On Fri 19-11-10 16:16:19, Nick Piggin wrote:
> On Fri, Nov 19, 2010 at 01:45:52AM +0100, Jan Kara wrote:
> > On Wed 17-11-10 22:28:34, Andrew Morton wrote:
> > > The fact that a call to ->write_begin can randomly return with s_umount
> > > held, to be randomly released at some random time in the future is a
> > > bit ugly, isn't it?  write_begin is a pretty low-level, per-inode
> > > thing.
> >   I guess you missed that writeback_inodes_sb_nr() (called from _if_idle
> > variants) does:
> >         bdi_queue_work(sb->s_bdi, &work);
> >         wait_for_completion(&done);
> >   So we return only after all the IO has been submitted and unlock s_umount
> > in writeback_inodes_sb_if_idle().

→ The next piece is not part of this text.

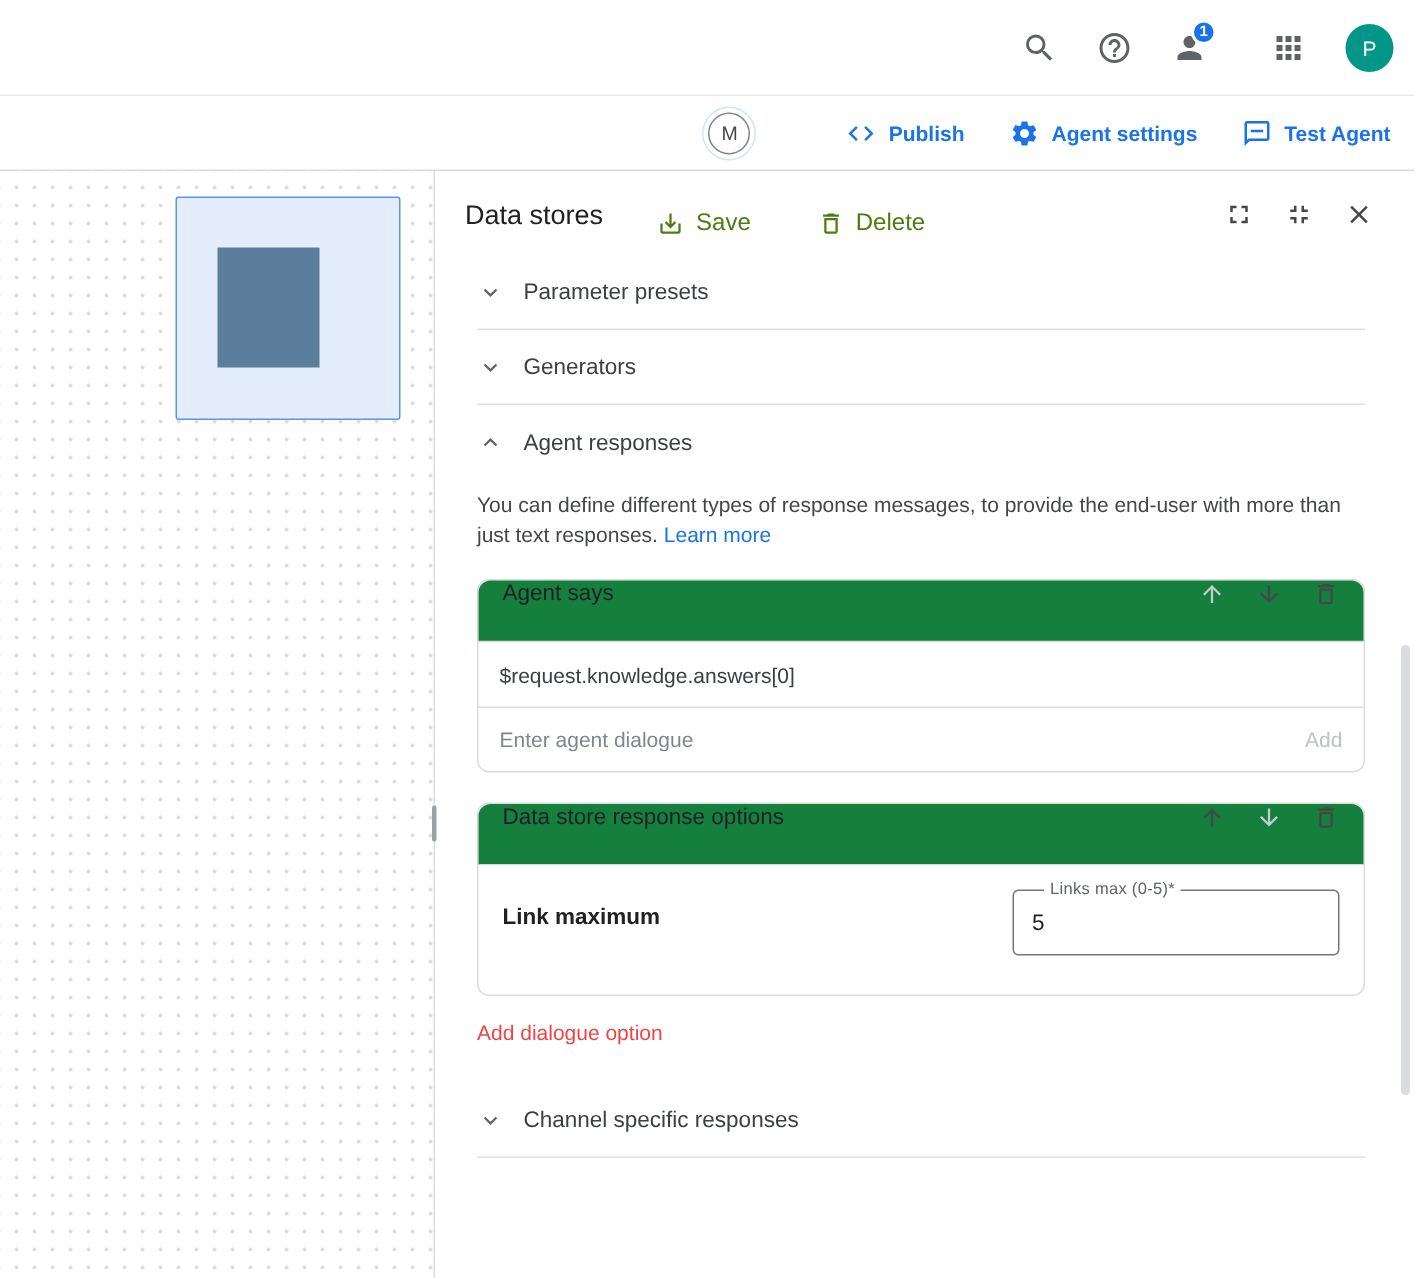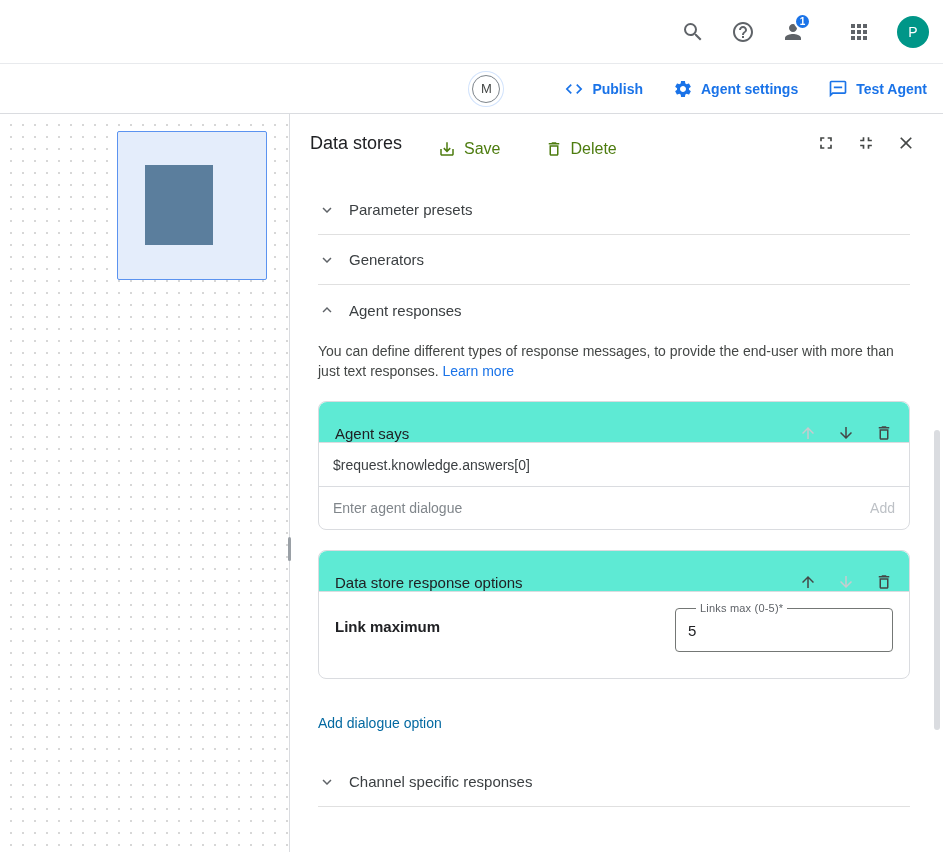"Data stores" .panel { gap: 15px -> none }
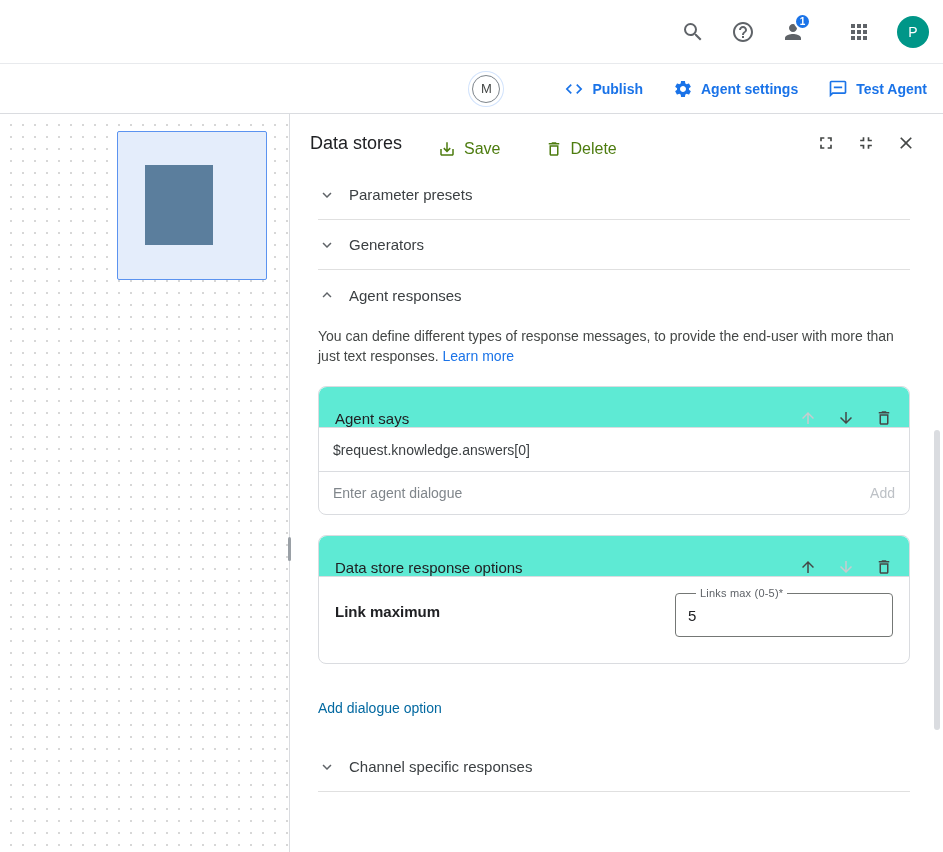"Agent says" .card-header { align-items: flex-end -> flex-start; background: #5eead4 -> #15803d }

And we cannot really submit the IO ourselves
> > because we are holding i_mutex and we need to get and put references
> > to other inodes while doing writeback (those would be really horrible lock
> > dependencies - writeback thread can put the last reference to an unlinked
> > inode...).
> 
> But if we're waiting for it, with the lock held, then surely it can
> deadlock just the same as if we submit it ourself?
  Yes, that's what I realized as well and what needs fixing. It was an
unintentional consequence of locking changes Christoph did to the writeback
code to fix other races.

> BTW. are you taking i_mutex inside writeback? I mutex can be held
> while entering page reclaim, and thus writepage... so it could be a
> bug too.
  No, writeback does not need i_mutex.

> > In fact, as I'm speaking about it, pushing things to writeback thread and
> > waiting on the work does not help a bit with the locking issues (we didn't
> > wait for the work previously but that had other issues). Bug, sigh.
> > 
> > What might be better interface for usecases like above is to allow
> > filesystem to kick flusher thread to start doing background writeback
> > (regardless of dirty limits). Then the caller can wait for some delayed
> > allocation reservations to get freed (easy enough to check in
> > ->writepage() and wake the waiters) - possibly with a reasonable timeout
> > so that we don't stall forever.
> 
> We really need to throttle the producer without any locks held, no?
> So the filesystem would like to to hook into dirtying path somewhere
> without i_mutex held (and without implementing your own .write). Eg.
> around the dirty throttling calls somewhere I suppose.
  Well, the particular case where we need to do delayed allocation but the
filesystem has already all blocks reserved is hard to detect without any
locks. At least we need some locks to find out how many blocks do we need
to reserve for that write(). So for filesystems it would solve the locking
issues if we could bail out of write() path up to the point where we hold
no locks, wait there / do necessary writeback and then restart the write...

								Honza
-- 
Jan Kara <jack@suse.cz>
SUSE Labs, CR